Sources all of the ‘net have been citing the number of 5-4 cases as ’24.’ The problem with that, however, is that only 21 cases were decided on a 5-4 vote. If you take a look at the articles that I listed in my last post (here), nearly all of them suggest that 24 cases were decided on a 5-4 vote and 19 of those fell along ideological line. Mainstream media and blogs alike have taken this statistic to heart and have forgotten to think about how it got there.
In my opinion, this farce began with SCOTUSblog. They declare the number of cases as 24 in their Super Stat Pack (in which I am cited!!!!) and clearly cite Morse and Watters as cases in which they had to interpret the case so as to push it into the 5-4 column.
As you may recall, in Morse Justice Breyer joined the conservative block but did not join the majority opinion. The majority ruled on the highly-political free speech issue of the case but Justice Breyer opted only to join the judgement and hold that the principal’s qualified immunity did not make a free speech ruling necessary. Breyer ponders the free speech question and seems to have a slight inclination towards protecting free speech but concludes that the issue is not as simple as either side suggests and does not want to rule on the issue in this case. SCOTUSblog’s decision to call this a 5-4 ruling reeks of manipulating statistics to formulate a more startling conclusion. This marginally irresponsible action has been taken without question by other news sources. At best, this ‘judgement’ should be noted when it is taken into consideration and most journalist have failed to do that.
In Watters, Justice Thomas was forced to recuse himself because his son is or was an employee with Wachovia Bank. SCOTUSblog says:
We have decided that Watters is best classified with the 5-4s, as it seems quite likely that had all 9 justices participated, it would have come out this way.
I agree completely with that analysis, but again, they (and other news sources) fail to mention this fact when they cite the total number of 5-4 rulings as 24.
The final ‘judgement call’ came in Limtiaco v. Camacho. In that case, the Supreme Court held that Guam’s maximum level of indebtedness should be evaluated on assessed, not appraised, value. Here is the voting line:
Thomas, J., delivered the opinion for a unanimous Court with respect to Part II, and the opinion of the Court with respect to Parts I, III, and IV, in which Roberts, C. J., and Scalia, Kennedy, and Breyer, JJ., joined. Souter, J., filed an opinion concurring in part and dissenting in part, in which Stevens, Ginsburg, and Alito, JJ., joined.
In the defense of SCOTUSblog and other sources, this is the closest to what could be considered a 5-4 decision. The concurring/dissenting opinion concurs with the court on procedural grounds but dissents on the crux of the case. In the case of Limtiaco, I could see this being called a 5-4.
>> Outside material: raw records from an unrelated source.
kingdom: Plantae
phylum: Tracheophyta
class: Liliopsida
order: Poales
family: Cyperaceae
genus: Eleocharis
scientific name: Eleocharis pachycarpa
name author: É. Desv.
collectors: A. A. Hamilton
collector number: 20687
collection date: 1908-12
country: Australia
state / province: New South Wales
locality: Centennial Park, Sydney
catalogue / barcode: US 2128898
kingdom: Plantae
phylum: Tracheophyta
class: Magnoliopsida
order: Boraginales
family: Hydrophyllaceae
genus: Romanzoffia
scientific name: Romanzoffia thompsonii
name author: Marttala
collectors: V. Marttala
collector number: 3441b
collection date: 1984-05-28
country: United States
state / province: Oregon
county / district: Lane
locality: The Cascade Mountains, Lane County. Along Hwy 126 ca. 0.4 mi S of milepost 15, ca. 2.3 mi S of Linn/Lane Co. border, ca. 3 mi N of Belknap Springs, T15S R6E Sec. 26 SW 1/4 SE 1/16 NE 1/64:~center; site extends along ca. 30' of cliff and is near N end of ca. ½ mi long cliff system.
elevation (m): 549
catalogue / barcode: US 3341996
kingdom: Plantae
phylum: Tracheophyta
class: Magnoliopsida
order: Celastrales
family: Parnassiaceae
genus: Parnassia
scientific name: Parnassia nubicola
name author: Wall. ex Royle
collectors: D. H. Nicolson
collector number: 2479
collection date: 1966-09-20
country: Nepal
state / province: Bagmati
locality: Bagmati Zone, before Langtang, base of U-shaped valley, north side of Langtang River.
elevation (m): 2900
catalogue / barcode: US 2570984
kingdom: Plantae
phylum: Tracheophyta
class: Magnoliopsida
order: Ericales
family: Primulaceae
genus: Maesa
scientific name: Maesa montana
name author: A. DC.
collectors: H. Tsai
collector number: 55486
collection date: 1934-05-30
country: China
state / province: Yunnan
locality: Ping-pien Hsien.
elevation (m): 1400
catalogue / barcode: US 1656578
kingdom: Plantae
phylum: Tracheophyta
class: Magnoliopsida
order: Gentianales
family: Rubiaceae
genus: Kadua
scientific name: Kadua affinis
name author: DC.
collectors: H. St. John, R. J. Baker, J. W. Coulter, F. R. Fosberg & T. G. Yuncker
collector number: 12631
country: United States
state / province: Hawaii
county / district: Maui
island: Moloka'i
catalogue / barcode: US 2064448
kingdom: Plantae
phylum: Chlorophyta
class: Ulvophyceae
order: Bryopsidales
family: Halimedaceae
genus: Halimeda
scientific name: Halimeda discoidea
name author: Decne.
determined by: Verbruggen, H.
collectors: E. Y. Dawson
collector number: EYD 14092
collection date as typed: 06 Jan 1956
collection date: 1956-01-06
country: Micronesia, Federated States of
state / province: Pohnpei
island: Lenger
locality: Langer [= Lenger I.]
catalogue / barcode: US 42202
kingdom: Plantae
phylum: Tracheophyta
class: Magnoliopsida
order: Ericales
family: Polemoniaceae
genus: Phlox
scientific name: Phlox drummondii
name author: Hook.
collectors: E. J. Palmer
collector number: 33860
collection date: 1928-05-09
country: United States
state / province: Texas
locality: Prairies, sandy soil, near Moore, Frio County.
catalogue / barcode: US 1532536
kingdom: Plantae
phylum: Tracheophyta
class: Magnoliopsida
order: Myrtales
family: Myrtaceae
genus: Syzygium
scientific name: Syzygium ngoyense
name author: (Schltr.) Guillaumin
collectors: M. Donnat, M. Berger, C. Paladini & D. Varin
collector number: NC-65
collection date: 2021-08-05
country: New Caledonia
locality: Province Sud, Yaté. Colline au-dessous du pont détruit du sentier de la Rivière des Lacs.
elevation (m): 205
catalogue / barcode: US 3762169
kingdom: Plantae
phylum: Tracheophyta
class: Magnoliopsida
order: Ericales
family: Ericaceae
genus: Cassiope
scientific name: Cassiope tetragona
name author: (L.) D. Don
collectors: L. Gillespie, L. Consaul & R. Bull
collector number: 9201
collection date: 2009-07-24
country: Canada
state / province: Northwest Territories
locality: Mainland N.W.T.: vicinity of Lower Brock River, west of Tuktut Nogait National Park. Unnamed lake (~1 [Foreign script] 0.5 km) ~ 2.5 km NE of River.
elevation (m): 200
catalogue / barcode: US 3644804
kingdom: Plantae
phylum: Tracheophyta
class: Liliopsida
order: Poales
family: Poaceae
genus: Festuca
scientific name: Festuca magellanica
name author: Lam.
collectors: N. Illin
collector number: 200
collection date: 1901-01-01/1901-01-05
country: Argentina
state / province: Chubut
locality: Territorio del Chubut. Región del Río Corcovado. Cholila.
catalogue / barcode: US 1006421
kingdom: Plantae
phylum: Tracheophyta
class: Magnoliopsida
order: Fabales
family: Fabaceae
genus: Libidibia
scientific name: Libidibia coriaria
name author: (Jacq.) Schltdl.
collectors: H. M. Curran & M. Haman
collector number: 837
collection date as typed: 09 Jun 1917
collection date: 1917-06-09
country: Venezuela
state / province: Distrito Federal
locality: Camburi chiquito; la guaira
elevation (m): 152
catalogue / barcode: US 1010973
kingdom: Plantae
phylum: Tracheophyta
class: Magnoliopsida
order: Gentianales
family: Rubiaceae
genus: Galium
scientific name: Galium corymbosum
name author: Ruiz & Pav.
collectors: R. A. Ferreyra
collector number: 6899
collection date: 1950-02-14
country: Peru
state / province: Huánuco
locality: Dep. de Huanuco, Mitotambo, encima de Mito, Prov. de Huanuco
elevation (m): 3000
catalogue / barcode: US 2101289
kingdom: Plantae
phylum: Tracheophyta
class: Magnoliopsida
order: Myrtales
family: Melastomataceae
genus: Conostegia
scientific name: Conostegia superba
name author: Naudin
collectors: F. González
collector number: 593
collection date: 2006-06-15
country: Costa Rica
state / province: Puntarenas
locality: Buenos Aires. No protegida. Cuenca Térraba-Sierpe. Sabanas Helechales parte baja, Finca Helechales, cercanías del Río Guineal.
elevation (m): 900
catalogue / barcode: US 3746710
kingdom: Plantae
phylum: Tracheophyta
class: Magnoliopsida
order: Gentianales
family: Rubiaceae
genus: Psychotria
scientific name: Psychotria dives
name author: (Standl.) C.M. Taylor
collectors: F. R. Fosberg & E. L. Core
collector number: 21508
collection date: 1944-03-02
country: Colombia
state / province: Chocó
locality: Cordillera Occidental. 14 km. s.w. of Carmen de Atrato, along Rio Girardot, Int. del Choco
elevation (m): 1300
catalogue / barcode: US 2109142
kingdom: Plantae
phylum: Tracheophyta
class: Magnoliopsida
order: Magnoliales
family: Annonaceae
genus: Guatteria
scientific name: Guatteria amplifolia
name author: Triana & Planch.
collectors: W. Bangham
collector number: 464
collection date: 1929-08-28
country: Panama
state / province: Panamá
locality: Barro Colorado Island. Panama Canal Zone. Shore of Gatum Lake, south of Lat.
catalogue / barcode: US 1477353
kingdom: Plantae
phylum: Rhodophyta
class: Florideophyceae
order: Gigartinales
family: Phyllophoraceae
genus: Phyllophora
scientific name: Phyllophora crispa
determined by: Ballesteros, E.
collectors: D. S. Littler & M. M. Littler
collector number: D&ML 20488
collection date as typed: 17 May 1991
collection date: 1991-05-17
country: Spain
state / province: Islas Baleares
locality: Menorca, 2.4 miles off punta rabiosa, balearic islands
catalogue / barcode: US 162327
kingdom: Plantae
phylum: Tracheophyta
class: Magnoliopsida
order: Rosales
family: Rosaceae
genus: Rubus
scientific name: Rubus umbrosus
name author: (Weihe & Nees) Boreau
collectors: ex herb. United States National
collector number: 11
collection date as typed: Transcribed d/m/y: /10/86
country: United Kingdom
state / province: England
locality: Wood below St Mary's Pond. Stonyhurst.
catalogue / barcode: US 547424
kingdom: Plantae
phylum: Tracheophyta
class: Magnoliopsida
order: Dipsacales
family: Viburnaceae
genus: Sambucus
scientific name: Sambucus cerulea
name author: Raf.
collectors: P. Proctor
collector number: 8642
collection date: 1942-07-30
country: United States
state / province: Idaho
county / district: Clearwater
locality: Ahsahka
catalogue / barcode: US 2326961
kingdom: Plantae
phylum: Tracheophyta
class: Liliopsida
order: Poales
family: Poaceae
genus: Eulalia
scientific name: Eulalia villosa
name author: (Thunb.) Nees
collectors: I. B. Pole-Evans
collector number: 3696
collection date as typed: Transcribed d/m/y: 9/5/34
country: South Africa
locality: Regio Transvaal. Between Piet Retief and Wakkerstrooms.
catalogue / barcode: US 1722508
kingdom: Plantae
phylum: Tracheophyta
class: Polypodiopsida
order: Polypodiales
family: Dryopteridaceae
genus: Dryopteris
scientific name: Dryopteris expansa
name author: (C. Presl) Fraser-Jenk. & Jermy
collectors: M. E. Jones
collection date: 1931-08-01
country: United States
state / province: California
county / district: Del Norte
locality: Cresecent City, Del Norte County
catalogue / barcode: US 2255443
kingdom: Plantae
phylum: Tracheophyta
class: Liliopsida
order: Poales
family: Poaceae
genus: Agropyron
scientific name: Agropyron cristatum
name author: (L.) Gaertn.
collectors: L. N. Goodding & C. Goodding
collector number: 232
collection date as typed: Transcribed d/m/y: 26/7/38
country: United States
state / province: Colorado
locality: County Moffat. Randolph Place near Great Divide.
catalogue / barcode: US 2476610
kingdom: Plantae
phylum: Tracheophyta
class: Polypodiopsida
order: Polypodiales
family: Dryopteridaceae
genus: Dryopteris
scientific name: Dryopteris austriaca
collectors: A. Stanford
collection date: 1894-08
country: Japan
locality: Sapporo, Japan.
So ultimately, major media sources have mislead a lot of people by adding a few extra cases to the already large number of 5-4 decisions. It’s hard to say why, or how they all came to the same conclusion, but their evaluation certainly produced interesting analysis. In fact, I think for certain analysis, it would be more appropriate to call these cases 5-4 decisions than to categorize them in other ways. It may only be a subtle affect, but reporting cases as more controversial than they actually are can have a serious effect on jurisprudence. Chief Justice Roberts as well as other members of the court have repeatedly held that the court has a compelling interest in ruling on cases as narrowly as possible. At times, it is appropriate and necessary for justices to rule on issues in a case that may not produce a headline-grabbing opinion. Such was the case in Morse and I think Justice Breyer had a brief fit of brilliance (and perhaps courage) in separating himself from his close friends with liberal tendencies. Categorizing his vote as simply another vote for the liberal block cheapens his contributions to jurisprudence as well as the restraint he showed in ruling on an issue that was neither the most exciting nor the most controversial. But as I said before, sometimes interesting analysis can be produced from a ‘judgement’ calls on data, media sources just need to make it clear how they got there.